Several of Keiko Masmuoto’s (Japan) works can also be found throughout TRUNK(HOUSE). Masumoto’s work largely concerns itself with the idea of ‘a dish that is not a dish’. She creates dynamic decorative art that references historic cultural aspects of the local area of Kagurazaka.
For example, a pot modeled after the shamisen (Japanese guitar) which was found in the building before renovation; a pot inspired by tabby cats, which were closely associated with the area; and a hanging flower vase, a common motif of geisha.
GELCHOP’s (Japan) ‘Karma Camellia’ greets guests as they enter through the wooden doors that open into TRUNK(HOUSE), initiating the act of transportation to another place. Formed in 2000, GELCHOP is a 3D plastic art group comprising Ryota Morikawa, Tetsuya Ozawa, and Ryohei Takahashi. GELCHOP sees ‘Karma Camellia’ as a reminder to forget life’s daily struggles.
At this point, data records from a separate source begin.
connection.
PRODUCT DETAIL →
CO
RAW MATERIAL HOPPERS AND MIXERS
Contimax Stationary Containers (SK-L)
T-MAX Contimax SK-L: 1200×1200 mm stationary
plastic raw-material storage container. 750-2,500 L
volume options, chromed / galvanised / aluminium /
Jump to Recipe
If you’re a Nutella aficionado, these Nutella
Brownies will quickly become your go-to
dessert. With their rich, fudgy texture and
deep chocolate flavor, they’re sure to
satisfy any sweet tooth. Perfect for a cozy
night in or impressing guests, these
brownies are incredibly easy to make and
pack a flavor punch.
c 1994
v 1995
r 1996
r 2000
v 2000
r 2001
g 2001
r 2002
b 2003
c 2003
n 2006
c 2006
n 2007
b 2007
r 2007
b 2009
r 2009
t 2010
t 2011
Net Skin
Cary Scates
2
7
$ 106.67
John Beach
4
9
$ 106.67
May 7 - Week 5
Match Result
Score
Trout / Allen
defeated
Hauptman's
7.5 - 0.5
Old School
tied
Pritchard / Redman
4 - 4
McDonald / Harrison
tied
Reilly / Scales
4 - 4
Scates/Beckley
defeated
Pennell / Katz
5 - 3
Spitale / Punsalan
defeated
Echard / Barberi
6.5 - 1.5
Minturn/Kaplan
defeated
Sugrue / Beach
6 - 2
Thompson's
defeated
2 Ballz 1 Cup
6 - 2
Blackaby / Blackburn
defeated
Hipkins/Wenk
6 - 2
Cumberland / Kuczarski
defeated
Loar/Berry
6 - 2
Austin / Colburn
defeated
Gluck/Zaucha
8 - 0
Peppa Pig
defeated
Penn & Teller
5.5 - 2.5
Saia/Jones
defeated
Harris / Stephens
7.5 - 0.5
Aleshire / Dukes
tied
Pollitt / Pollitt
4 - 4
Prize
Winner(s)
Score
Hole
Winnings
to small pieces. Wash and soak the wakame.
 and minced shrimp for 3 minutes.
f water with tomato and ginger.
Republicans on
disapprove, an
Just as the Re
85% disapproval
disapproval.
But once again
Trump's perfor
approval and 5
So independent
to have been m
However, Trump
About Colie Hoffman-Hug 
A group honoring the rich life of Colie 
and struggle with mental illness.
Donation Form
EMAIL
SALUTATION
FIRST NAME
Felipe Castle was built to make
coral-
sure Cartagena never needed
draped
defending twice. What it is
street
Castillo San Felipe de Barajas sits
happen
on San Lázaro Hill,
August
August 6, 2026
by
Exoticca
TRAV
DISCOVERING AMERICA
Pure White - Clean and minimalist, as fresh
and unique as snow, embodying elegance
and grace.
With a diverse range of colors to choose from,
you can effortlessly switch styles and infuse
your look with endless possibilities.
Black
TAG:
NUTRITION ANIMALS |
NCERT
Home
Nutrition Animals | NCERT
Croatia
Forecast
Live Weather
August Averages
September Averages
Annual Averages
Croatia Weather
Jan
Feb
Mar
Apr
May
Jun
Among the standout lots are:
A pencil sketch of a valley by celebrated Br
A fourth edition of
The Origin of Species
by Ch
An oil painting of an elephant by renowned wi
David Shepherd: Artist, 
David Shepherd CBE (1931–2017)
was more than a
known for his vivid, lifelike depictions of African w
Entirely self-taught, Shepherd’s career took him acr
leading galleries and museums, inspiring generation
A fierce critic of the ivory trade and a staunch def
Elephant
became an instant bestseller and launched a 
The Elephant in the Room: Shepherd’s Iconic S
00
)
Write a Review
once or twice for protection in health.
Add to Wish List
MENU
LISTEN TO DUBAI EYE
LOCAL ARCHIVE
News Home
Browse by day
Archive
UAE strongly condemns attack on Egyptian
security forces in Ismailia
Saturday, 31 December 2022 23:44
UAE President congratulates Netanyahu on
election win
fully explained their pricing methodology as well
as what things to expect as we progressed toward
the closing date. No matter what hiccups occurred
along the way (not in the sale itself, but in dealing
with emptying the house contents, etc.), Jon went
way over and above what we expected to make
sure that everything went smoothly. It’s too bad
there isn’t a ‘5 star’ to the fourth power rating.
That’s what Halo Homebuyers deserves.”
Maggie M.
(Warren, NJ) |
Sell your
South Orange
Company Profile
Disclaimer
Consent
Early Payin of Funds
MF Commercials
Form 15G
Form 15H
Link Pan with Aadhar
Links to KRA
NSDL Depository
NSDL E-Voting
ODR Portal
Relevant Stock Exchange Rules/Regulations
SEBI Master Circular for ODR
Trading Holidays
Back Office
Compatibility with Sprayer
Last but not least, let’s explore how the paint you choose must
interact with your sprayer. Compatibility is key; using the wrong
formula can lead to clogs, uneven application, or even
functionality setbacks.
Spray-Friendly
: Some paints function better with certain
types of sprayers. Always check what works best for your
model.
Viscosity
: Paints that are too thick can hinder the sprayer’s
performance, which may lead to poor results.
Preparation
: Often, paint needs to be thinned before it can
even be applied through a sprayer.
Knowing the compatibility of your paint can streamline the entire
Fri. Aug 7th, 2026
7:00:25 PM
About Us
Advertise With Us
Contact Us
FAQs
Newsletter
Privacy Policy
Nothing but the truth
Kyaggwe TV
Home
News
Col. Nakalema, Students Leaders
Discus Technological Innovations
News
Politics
Chiaki Hirano’s (Japan) artwork is created through a unique technique that utilizes paper and a cutter knife. Through this technique, he created ‘TOKYOCOMPLEX – KagurazakaUsing’ for TRUNK(HOUSE): which overlaps black and white imagery of old houses, aerial photos, and machine parts.
The combination of apparently unrelated images creates a striking collage –perhaps mirroring the many aspects that come together to make Tokyo.
Heavogon Studio (Japan) is an art studio led by Reo Taniwha. The studio promotes and specializes in creating modern stained glass: with ‘Mt. Fuji’ and ‘Smoking Frog’ created and housed in TRUNK(HOUSE).
Whilst the glass used in these two pieces were sourced from the USA, France and the UK: the pieces are heavily inspired by Japanese iconography.